===== Dataset records
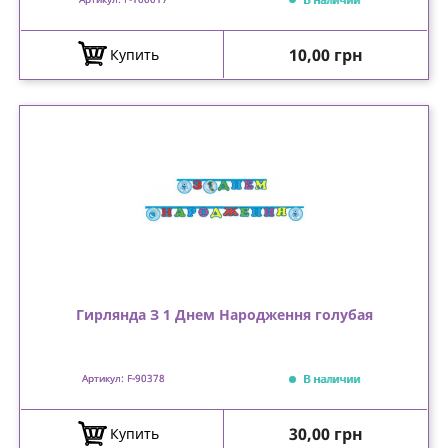
Цена
10,00 грн
Купить
Гирлянда З 1 Днем Народження голубая
В наличии
Артикул: F-90378
Цена
30,00 грн
Купить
==========
Please copy every line of the listing above without changing any text, and leave out the pictures.

### Answer to this task
Цена
10,00 грн
Купить
Гирлянда З 1 Днем Народження голубая
В наличии
Артикул: F-90378
Цена
30,00 грн
Купить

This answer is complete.